Baru Dapat Pinjaman Rp 46 T dari IMF, Mata Uang Mesir Terjun Bebas

Baru Dapat Pinjaman Rp 46 T dari IMF, Mata Uang Mesir Terjun Bebas

Anisa Indraini - detikFinance
Senin, 31 Okt 2022 10:13 WIB
Pound Mesir
Foto: Dok. CNN Money
Jakarta -

Pound Mesir turun sekitar 3% menjadi 23,8 terhadap dolar Amerika Serikat (AS).
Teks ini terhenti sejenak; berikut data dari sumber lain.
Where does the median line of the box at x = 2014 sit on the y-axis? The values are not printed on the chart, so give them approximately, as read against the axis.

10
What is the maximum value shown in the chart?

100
Pelemahan ini terjadi setelah pihak berwenang mengumumkan kesepakatan kerja sama dengan Dana Moneter Internasional (IMF).

Pound Mesir bahkan turun sekitar 14,5% menjadi 23,1 terhadap dolar AS pada Kamis (27/10), setelah mereka menjanjikan nilai tukar fleksibel yang tahan lama setelah mencapai kesepakatan pendanaan senilai US$ 3 miliar atau setara Rp 46,54 triliun (kurs Rp 15.514) dari IMF.
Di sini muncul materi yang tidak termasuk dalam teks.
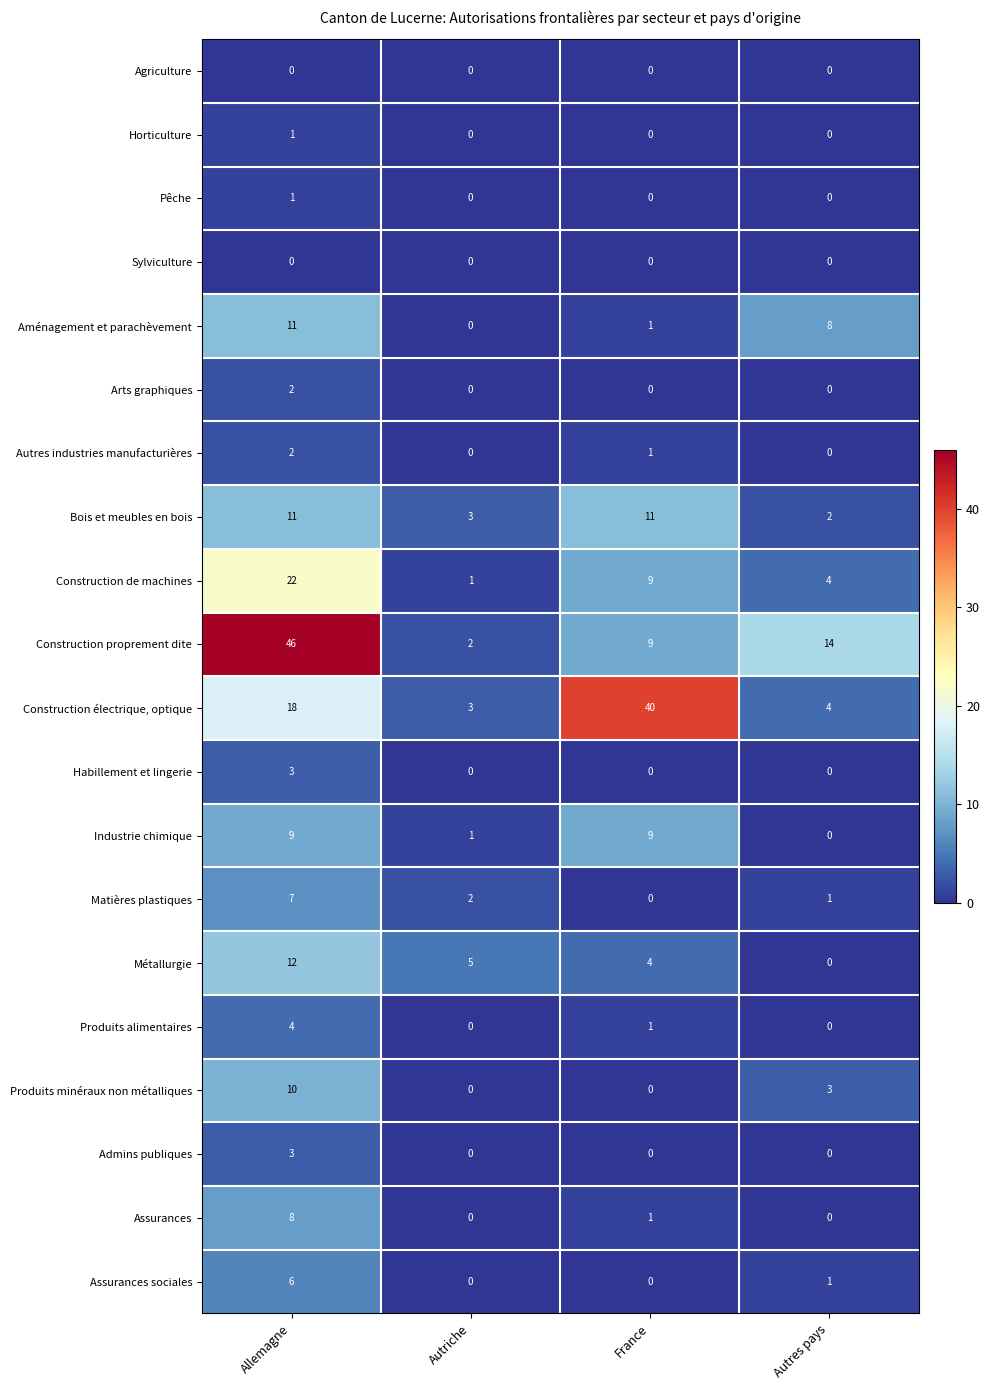

What is the sum of all Bois et meubles en bois values?

27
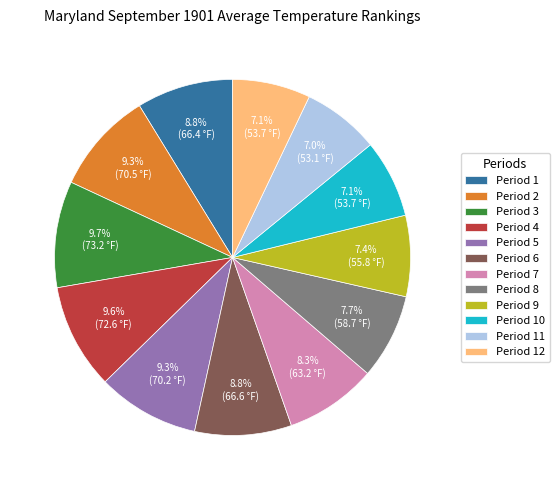

Count the number of slices in the pie.

12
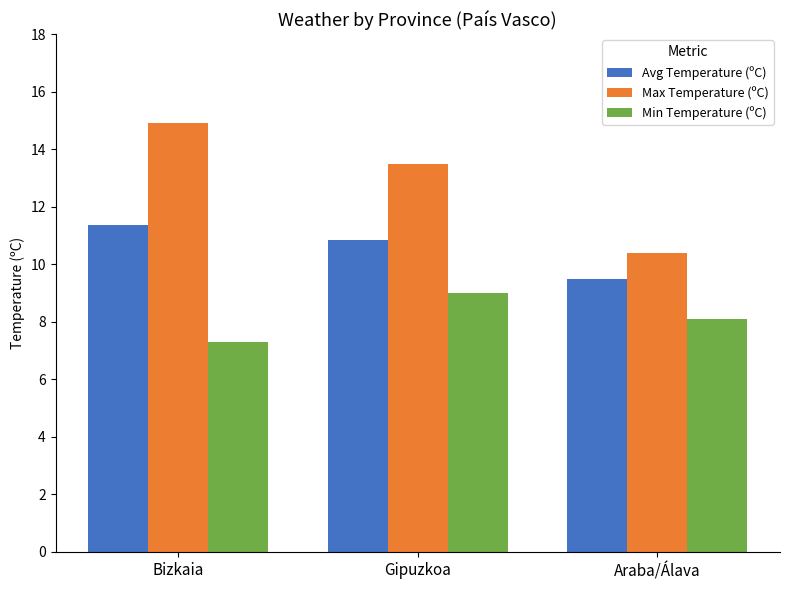

Between Gipuzkoa and Araba/Álava, which series saw the biggest shift?

Max Temperature (ºC)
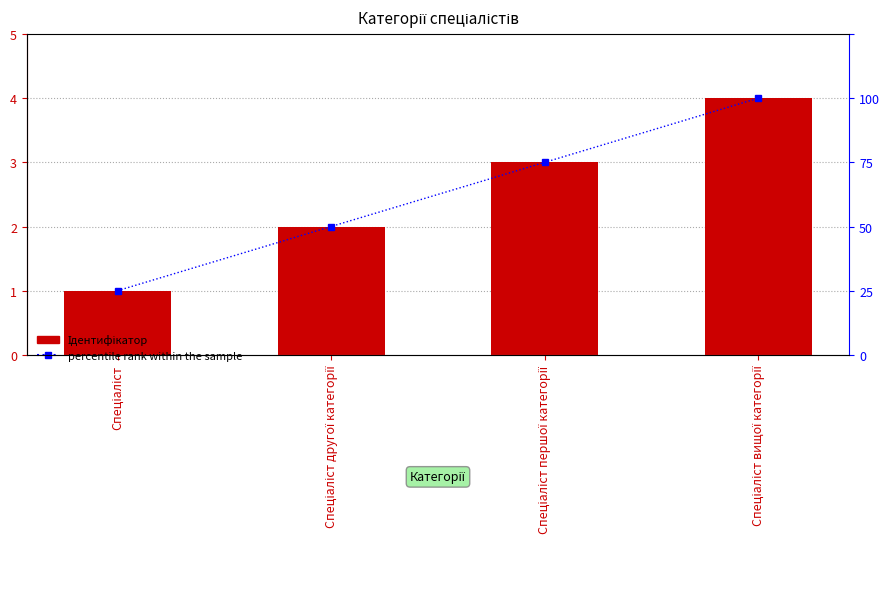

What is the lowest value of the percentile rank within the sample series?

1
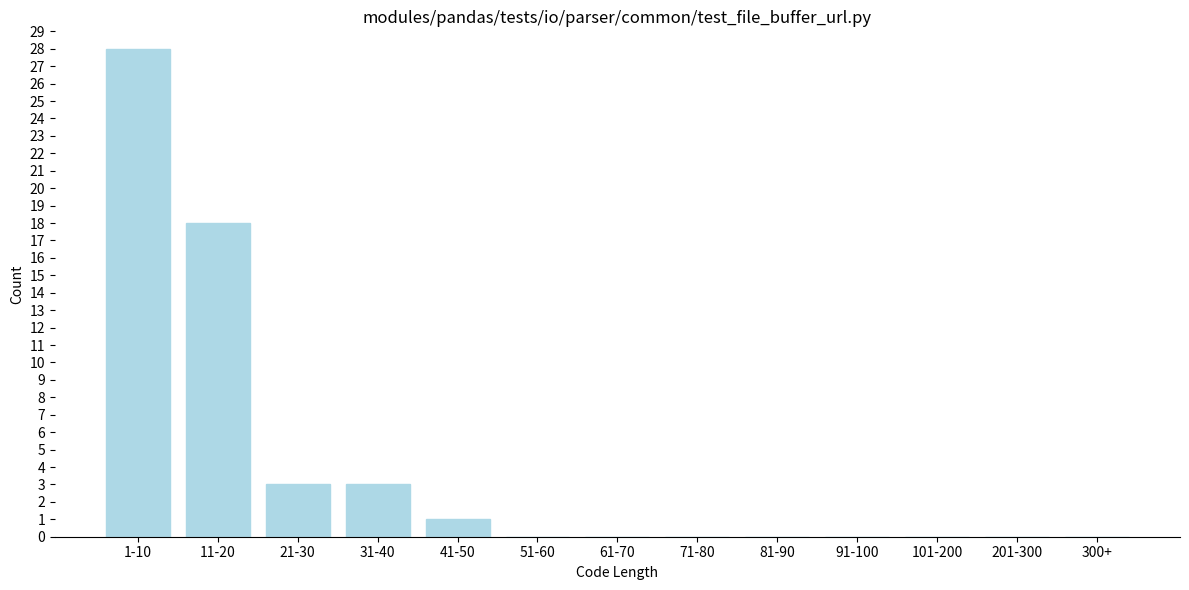

Reading left to right, what are all the values shown in this chart?

1-10=28	11-20=18	21-30=3	31-40=3	41-50=1	51-60=0	61-70=0	71-80=0	81-90=0	91-100=0	101-200=0	201-300=0	300+=0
Mata uang Mesir telah dipertahankan stabil atau dibiarkan terdepresiasi secara bertahap setelah sempat devaluasi tajam pada 2016 dan Maret 2022. Sepanjang tahun ini, Pound Mesir sudah melemah sekitar 34% terhadap dolar AS.
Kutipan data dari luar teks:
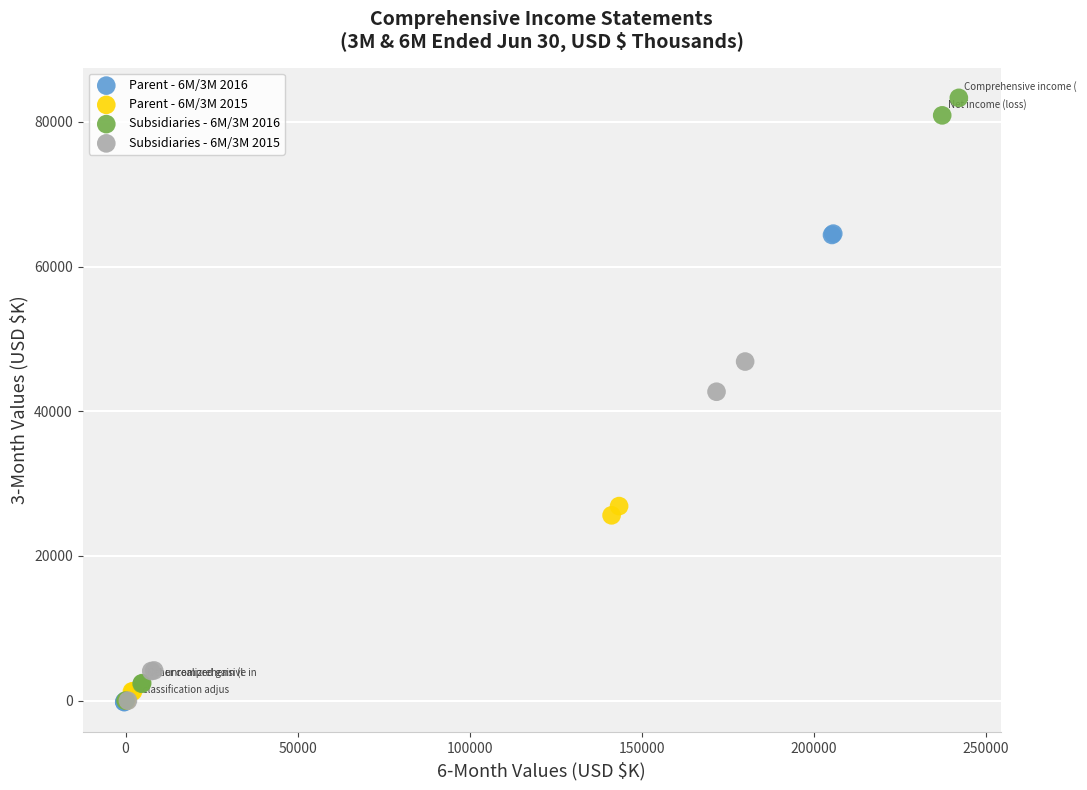

Which series contains the highest Y value?

Subsidiaries - 6M/3M 2016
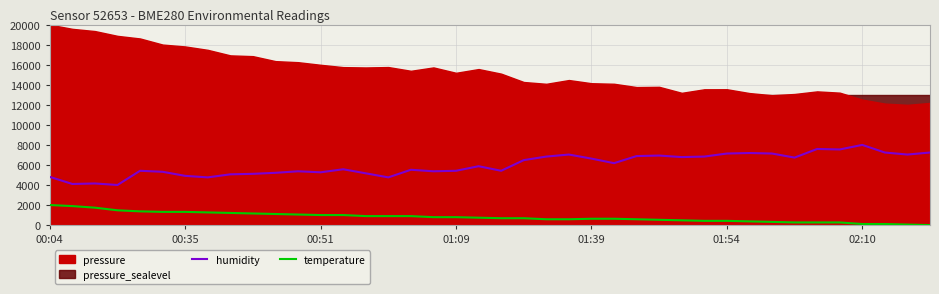

True or false: temperature and humidity cross at least once.

False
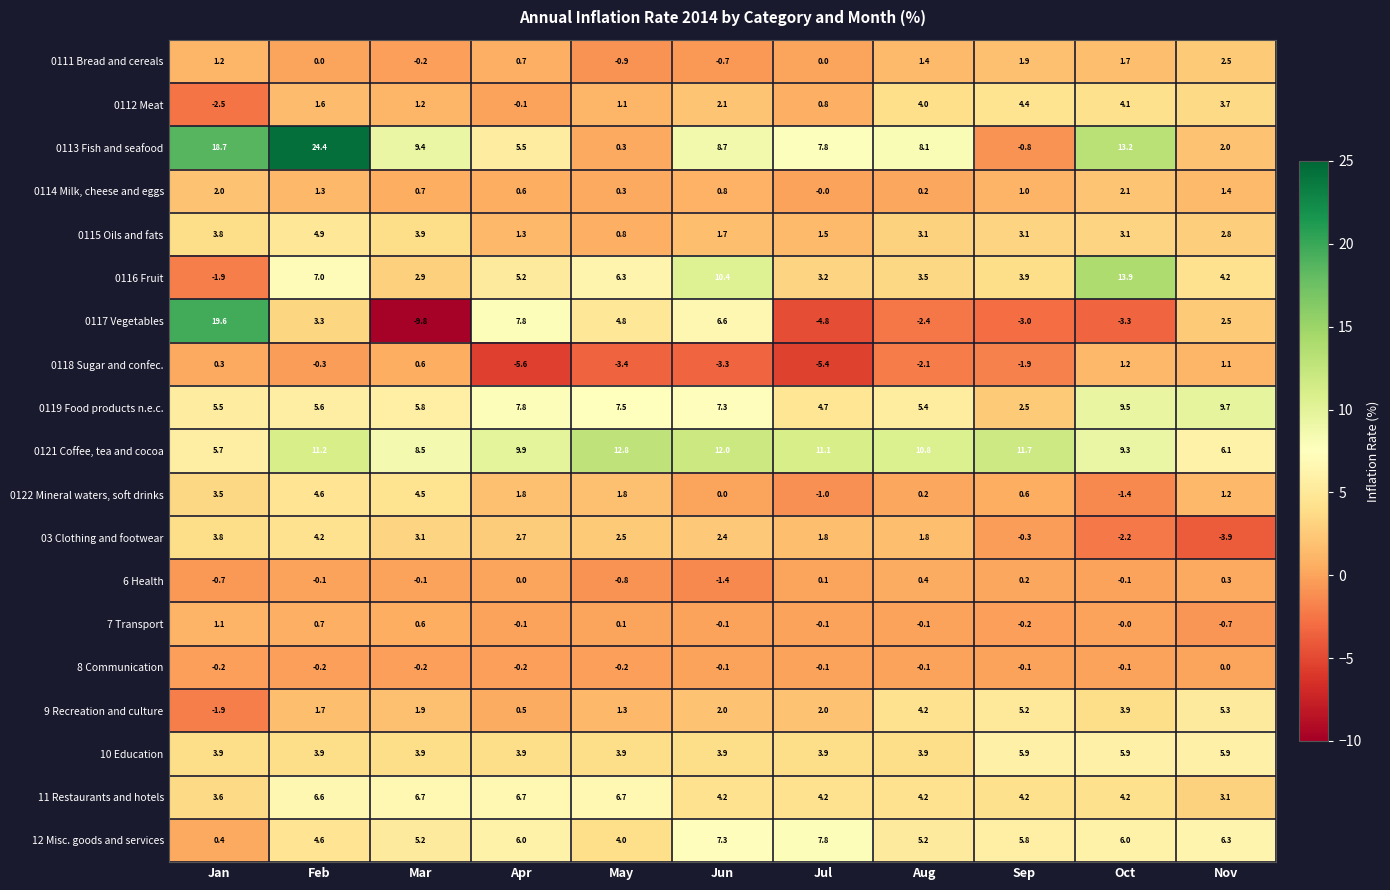

At which category does the chart reach its peak across all series?

Feb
SCROLL TO CONTINUE WITH CONTENT

Dalam sebuah catatan, JP Morgan menganggap sesuatu yang terjadi pada Pound Mesir merupakan harga yang wajar. Pihaknya mengharapkan terjadi penyesuaian bertahap hingga level 23,5 terhadap dolar AS pada akhir tahun 2022.

"Kami memperkirakan USD/EGP akan tetap di bawah tekanan dalam beberapa hari mendatang karena menemukan level kliring, tetapi kami melihat penyesuaian (Kamis) cukup untuk menutup sebagian besar ketidakseimbangan eksternal," bunyi catatan itu dikutip dari Reuters, Senin (31/10/2022).

ADVERTISEMENT

Sejauh ini Mesir telah berjuang untuk mengatasi dampak perang di Ukraina yang menyebabkan arus keluar begitu cepat dari investasi portofolio, kenaikan tagihan impor komoditas dan penurunan pendapatan pariwisata.

Hal itu memperkenalkan persyaratan wajib bagi importir untuk menggunakan letter of credit yang menyebabkan penurunan tajam dalam impor dan kemacetan di pelabuhan. Bank sentral setempat mengatakan syarat secara bertahap akan dihapus pada Desember 2022.

"Ke depan, penting bagi Mesir untuk menepati janjinya untuk fleksibilitas mata uang daripada mengelola depresiasi di masa depan dan memungkinkan ketidakseimbangan," kata Ekonom Senior di Tellimer, Patrick Curran.